Excerpt to read:
+ + + +
Title
#general
c

ccc

01/31/2019, 6:33 PM
i can’t figure out why my unwanted chrome extensions query isn’t working.
SELECT * FROM users JOIN chrome_extensions USING (uid);
works and returns the list of extensions, but
SELECT * FROM users JOIN chrome_extensions USING (uid) WHERE identifier='gkojfkhlekighikafcpjkiklfbnlmeio';
returns empty even though its there
zwass

zwass

01/31/2019, 6:35 PM
try replacing
JOIN
with
CROSS JOIN
c

ccc

01/31/2019, 6:35 PM
oh sweet that works
6:36 PM
is this something wrong with my set up or should the packs be updated to use cross join?
zwass

zwass

01/31/2019, 6:38 PM
Use
CROSS JOIN
for those queries where you need to join against the users table. The sqlite optimizer will sometimes change the order of the join otherwise and cause false negatives.
clong

clong

01/31/2019, 8:44 PM
@zwass do you think the query packs should be updated to use cross join everywhere that a query is being joined against the users table?
zwass

zwass

01/31/2019, 8:45 PM
Yes. But when that is done, we need to ensure that the users table appears before the
cross join
.
clong

clong

01/31/2019, 8:46 PM
ah okay, that’s good to know as i think we’re doing that in a LOT of places
defensivedepth

defensivedepth

01/31/2019, 9:50 PM
@zwass We should get that snippet of wisdom somewhere in the docs / FAQ
v

Vibhor

02/01/2019, 12:30 AM
Instead of CROSS JOIN, I would recommend to use subquery or CTE
12:30 AM
Something like:
SELECT * 
FROM   ( 
                  SELECT     * 
                  FROM       users 
                  cross join chrome_extensions 
                  using      (UID)) foo 
WHERE  foo.identifier = 'blpcfgokakmgnkcojhhkbfbldkacnbeo' ;

WITH foo AS 
( 
           SELECT     * 
           FROM       users 
           cross join chrome_extensions 
           using      (UID))
+ + + +
Dataset excerpts:
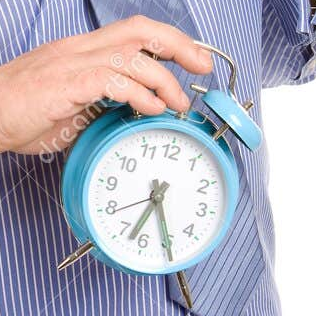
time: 6:24
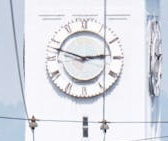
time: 2:48
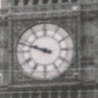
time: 9:48
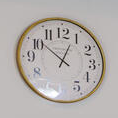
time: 12:51
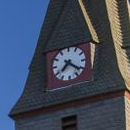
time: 7:21
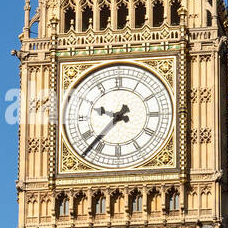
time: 9:37
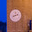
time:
+ + + +
Could you reproduce the thread between "01/31/2019, 6:38 PM" and "the users table?", inclusive, substituting "query planner" for every "sqlite optimizer"?

Result of the task:
01/31/2019, 6:38 PM
Use
CROSS JOIN
for those queries where you need to join against the users table. The query planner will sometimes change the order of the join otherwise and cause false negatives.
clong

clong

01/31/2019, 8:44 PM
@zwass do you think the query packs should be updated to use cross join everywhere that a query is being joined against the users table?